Claudia Calik, Emerging Markets Securities Manager at M & G Investments, noted that some Gulf countries have "amazing entry levels, but that does not necessarily mean from the market point of view that they are developed countries."
"From a business perspective, most emerging market investors are looking for those countries anyway, they are countries being removed from emerging market offices, so that's certainly reasonable," she said.
The inclusion of the Gulf States will have a significant impact. According to the consultation document, the five potential candidates are likely to have a total weight of 12.3 per cent in JPMorgan's hard-currency sovereign debt universe.
This is much higher than the current level enjoyed by Mexico, the only larger country in the index, with a weight of 5.1 per cent.
This would raise the weight of the Middle East region threefold, from 6 per cent to 18 per cent in the index, which is higher than that of Asia (17 per cent) and Africa (11 per cent), but less than Latin America (32 per cent) and Europe (22 per cent).

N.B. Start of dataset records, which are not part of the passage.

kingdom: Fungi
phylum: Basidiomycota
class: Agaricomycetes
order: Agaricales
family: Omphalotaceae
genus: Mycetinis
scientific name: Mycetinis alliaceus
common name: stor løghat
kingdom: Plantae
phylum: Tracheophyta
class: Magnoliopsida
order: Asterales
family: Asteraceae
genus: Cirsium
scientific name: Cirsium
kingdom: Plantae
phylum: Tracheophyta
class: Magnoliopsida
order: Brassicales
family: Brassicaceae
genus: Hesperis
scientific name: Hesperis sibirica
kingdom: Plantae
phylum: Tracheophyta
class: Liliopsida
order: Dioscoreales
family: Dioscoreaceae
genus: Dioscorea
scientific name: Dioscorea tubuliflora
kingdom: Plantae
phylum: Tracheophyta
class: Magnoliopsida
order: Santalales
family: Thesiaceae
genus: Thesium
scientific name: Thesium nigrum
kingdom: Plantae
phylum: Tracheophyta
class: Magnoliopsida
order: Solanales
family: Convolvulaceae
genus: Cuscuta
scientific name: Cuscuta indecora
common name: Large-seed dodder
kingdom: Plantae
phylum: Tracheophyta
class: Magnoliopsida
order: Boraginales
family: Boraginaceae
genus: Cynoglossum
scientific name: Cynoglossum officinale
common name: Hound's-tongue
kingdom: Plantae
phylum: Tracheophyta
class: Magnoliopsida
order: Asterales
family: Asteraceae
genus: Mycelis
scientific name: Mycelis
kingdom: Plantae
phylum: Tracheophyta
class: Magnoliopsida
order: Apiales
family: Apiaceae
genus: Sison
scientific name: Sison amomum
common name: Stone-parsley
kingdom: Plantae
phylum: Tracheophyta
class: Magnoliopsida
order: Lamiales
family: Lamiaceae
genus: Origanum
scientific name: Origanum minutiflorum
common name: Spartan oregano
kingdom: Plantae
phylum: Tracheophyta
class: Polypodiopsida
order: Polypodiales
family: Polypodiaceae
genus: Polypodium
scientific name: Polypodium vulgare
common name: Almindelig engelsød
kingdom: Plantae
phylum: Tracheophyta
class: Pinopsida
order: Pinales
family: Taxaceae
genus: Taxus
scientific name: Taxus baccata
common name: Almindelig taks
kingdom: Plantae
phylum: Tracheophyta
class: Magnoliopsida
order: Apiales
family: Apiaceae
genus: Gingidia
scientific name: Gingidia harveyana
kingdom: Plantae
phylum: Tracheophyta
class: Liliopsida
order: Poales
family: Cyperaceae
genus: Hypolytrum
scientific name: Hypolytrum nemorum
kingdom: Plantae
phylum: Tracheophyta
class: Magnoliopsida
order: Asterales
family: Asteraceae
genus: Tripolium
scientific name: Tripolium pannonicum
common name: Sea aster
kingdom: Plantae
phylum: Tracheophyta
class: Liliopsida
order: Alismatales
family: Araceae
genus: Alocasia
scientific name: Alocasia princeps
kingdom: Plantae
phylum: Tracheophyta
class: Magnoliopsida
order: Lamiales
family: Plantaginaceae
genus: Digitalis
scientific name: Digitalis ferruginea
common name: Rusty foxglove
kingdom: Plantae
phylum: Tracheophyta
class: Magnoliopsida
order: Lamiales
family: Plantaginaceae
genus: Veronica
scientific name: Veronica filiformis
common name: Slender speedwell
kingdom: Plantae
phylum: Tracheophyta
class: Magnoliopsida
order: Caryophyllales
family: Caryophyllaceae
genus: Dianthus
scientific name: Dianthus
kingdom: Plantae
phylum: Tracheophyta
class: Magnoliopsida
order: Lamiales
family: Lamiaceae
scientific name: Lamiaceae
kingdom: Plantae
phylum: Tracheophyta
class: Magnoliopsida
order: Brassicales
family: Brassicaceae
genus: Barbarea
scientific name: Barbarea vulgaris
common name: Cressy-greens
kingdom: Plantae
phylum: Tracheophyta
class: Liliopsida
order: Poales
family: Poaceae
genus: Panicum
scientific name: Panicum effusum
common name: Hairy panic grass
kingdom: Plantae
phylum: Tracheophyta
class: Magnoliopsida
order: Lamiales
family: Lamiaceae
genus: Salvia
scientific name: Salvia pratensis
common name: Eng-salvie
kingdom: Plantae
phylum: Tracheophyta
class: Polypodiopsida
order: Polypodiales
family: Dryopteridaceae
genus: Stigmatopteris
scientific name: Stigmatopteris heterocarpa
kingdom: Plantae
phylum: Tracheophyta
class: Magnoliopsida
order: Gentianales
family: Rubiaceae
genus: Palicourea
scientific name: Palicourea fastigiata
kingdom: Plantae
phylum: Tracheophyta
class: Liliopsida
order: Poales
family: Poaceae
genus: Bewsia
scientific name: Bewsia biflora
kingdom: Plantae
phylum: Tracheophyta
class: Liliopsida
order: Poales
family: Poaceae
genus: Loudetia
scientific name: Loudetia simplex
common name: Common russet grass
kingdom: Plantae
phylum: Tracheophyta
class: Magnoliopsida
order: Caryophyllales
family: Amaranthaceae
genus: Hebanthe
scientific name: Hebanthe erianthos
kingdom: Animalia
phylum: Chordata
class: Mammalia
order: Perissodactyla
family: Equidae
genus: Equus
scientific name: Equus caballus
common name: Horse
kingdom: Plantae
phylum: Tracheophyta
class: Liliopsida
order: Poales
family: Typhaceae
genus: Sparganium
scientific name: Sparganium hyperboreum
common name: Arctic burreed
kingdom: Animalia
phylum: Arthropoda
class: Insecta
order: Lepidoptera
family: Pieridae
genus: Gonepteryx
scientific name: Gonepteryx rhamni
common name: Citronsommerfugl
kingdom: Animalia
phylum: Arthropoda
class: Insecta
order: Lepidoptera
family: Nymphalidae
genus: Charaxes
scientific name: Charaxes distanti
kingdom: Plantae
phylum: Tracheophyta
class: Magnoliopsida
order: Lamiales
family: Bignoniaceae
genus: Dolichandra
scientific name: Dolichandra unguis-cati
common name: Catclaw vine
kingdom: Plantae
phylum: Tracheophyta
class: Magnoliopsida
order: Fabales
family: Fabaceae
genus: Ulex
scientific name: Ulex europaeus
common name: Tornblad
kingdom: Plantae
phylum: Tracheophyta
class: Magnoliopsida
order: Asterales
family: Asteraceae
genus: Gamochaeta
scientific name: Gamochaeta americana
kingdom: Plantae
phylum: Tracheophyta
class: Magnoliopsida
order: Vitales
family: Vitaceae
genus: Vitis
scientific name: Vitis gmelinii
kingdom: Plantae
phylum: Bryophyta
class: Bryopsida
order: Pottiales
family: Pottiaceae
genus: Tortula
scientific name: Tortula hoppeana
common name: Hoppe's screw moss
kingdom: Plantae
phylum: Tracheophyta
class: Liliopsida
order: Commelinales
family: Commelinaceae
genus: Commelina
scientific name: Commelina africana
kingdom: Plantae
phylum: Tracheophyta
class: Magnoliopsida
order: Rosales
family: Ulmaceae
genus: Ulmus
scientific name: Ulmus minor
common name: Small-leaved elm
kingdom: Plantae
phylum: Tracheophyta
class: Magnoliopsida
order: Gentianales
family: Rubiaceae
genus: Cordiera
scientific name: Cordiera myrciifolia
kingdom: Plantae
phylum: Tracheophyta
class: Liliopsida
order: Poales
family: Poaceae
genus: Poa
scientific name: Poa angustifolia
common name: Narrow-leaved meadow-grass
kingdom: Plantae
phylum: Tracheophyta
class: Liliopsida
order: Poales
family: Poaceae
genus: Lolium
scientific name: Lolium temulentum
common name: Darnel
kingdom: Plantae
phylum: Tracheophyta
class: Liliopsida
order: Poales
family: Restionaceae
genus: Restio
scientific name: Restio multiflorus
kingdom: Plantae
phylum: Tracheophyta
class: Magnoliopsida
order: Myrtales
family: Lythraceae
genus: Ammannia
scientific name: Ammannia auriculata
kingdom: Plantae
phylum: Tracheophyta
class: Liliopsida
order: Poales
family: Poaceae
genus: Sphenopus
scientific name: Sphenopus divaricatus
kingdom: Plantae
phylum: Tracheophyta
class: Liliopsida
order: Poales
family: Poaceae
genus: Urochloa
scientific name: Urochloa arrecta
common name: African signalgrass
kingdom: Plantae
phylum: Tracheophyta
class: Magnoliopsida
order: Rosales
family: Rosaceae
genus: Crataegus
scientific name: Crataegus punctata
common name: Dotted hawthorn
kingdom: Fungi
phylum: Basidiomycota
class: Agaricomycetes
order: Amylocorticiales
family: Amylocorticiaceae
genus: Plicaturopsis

According to Calik, from M & G Investments, the proposed relative weight of 18 per cent will probably rise more in the coming years because the Gulf states account for about 25-30 per cent of the total issuance of sovereign bonds in hard currency in emerging markets since 2016.
"On the basis of the movement in the next phase, given the financial deficits, you will see a large amount of issuances over the next few years, so the relative weight of these countries will rise," she said.
"This makes the index more closely linked to the price of oil, considering that we have originally Russia, Mexico, Malaysia and a number of smaller African oil producing countries," she added.
A decision is expected in the third quarter, but Dean says, "From my point of view, the issue is over."